> [QUESTIONS TO ANSWER]
[1] According to the housing policy passage below, which two reforms make sense anywhere?
[2] Pick up the housing policy passage below from its final sentence and carry it on.

The poorest, meanwhile, end up living on the street or hitting the road. Or they might still be stuck at home in Baton Rouge or Bangkok, unable to relocate to a place where a better life might await them if only the first and last month’s rent weren’t inconceivably expensive.
The federal government could do something
When a state problem spills across a state’s borders—or, in the case of California land use, thousands of local problems do—it’s time for the federal government to see what it can do.
There are legitimate reasons for the federal government to tread lightly. Housing reforms that would work in San Jose may not work in St. Joseph, Missouri. But there are also reforms that make sense anywhere, like re-legalizing smallplexes and making driveways optional.
In an age when domestic migration has fallen to economically dangerous lows, when exclusionary zoning is a crucial force behind the 30-year re-segregation of American schools, and when Gulf hurricanes are sucking wildfire smoke all the way across the Great Plains, national leaders should get to work figuring out what they can agree on.

> [RECORDS]

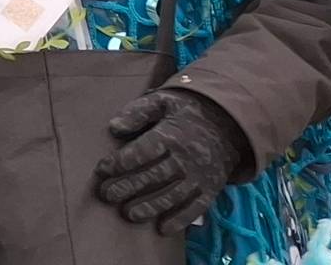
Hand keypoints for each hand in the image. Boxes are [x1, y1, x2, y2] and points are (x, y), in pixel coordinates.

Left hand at [96, 88, 247, 232]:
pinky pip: (196, 207)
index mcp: (172, 135)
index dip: (120, 162)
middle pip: (154, 176)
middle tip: (106, 195)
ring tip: (128, 214)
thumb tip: (114, 128)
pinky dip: (180, 220)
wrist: (228, 124)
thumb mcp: (162, 101)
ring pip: (172, 195)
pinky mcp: (210, 189)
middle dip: (128, 187)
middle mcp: (186, 158)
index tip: (102, 170)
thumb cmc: (185, 113)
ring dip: (149, 207)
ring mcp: (200, 176)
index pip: (142, 152)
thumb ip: (137, 112)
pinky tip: (162, 229)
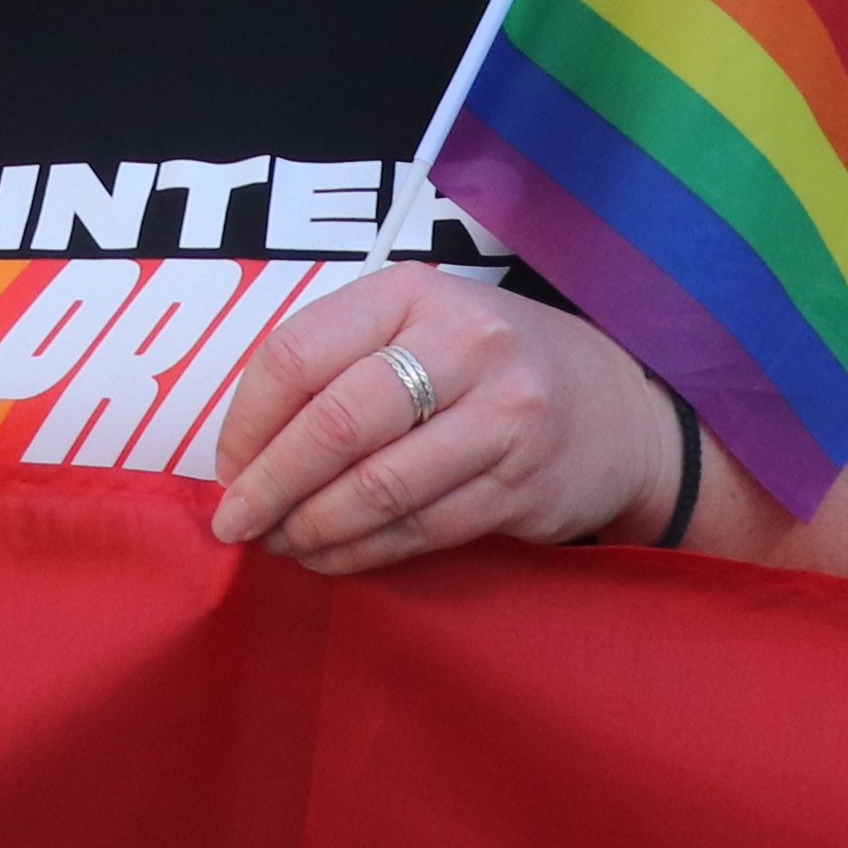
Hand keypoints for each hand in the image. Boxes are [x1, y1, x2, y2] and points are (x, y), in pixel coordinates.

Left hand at [206, 263, 674, 571]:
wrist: (619, 412)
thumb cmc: (488, 367)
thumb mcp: (419, 327)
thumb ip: (338, 365)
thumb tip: (244, 449)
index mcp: (412, 292)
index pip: (297, 353)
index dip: (247, 421)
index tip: (227, 466)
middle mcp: (463, 345)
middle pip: (334, 425)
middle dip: (269, 485)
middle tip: (236, 522)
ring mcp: (502, 416)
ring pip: (375, 488)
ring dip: (310, 529)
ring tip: (280, 544)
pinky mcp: (522, 484)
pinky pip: (419, 529)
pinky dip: (362, 550)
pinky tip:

> [OUTPUTS IN ORDER]
[1] Re-legalizing smallplexes and making driveways optional.

[2]
As I wrote last year, there’s been a rapid shift in the national politics of housing abundance. As my colleague Dan wrote last week, there are already good bills in Congress. Congress could incentivize states to pass laws like Oregon has, or directly reward cities and counties that allow more homes. Local advocates have been floating data-driven methods for identifying exclusionary neighborhoods that could be built into laws, administrative rules or judicial review.
What’s missing, so far, is a chance for Congress to vote.